Before-and-after change records

···

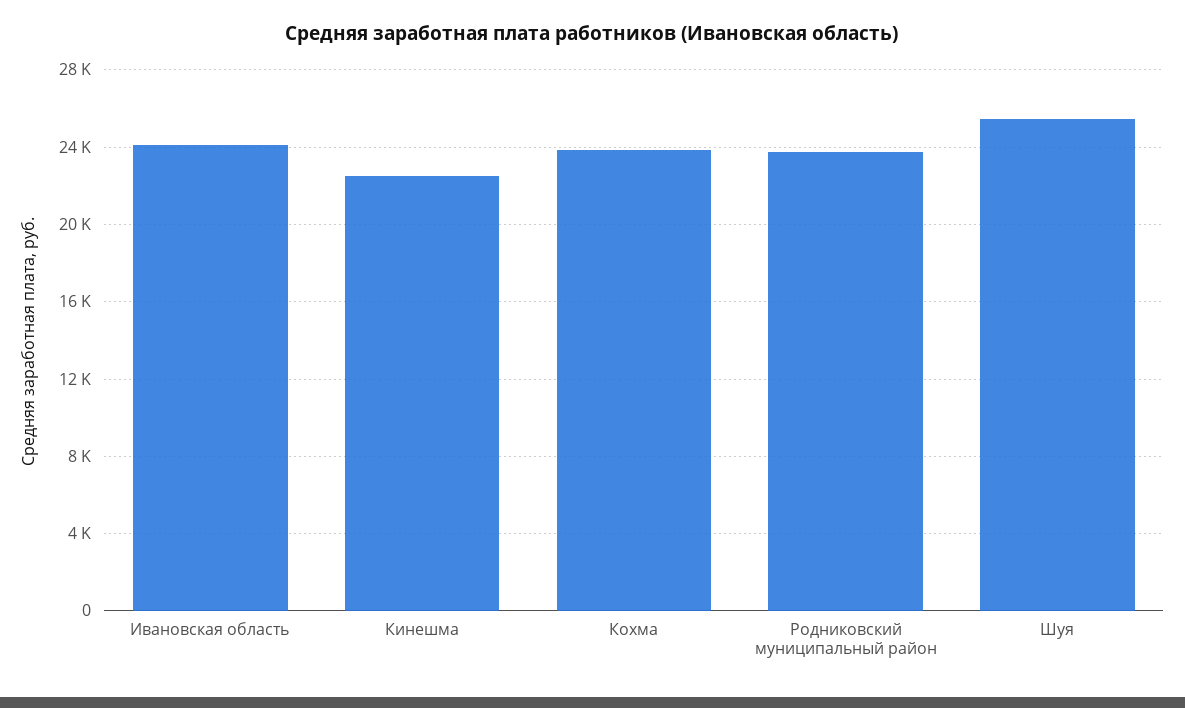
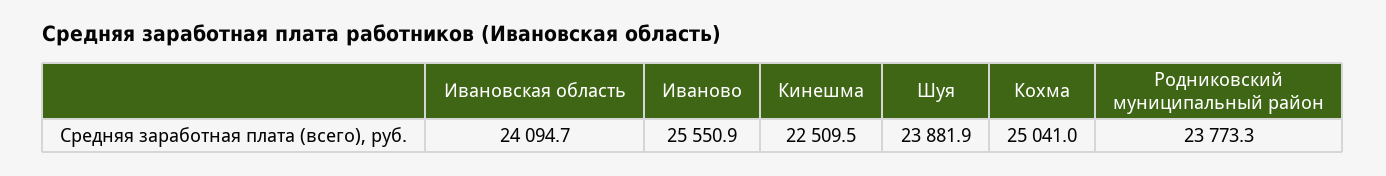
  {
    "Ивановская область": 24094.7,
    "Кинешма": 22509.5,
-   "Кохма": 24000,
+   "Кохма": 25041,
    "Родниковский муниципальный район": 23773.3,
-   "Шуя": 25500
+   "Шуя": 23881.9,
+   "Иваново": 25550.9
  }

···

**Exercise directions**
Transcribe all data precisely. Pictures are not copied.

**Reply to the exercise**
  {
    "Ивановская область": 24094.7,
    "Кинешма": 22509.5,
-   "Кохма": 24000,
+   "Кохма": 25041,
    "Родниковский муниципальный район": 23773.3,
-   "Шуя": 25500
+   "Шуя": 23881.9,
+   "Иваново": 25550.9
  }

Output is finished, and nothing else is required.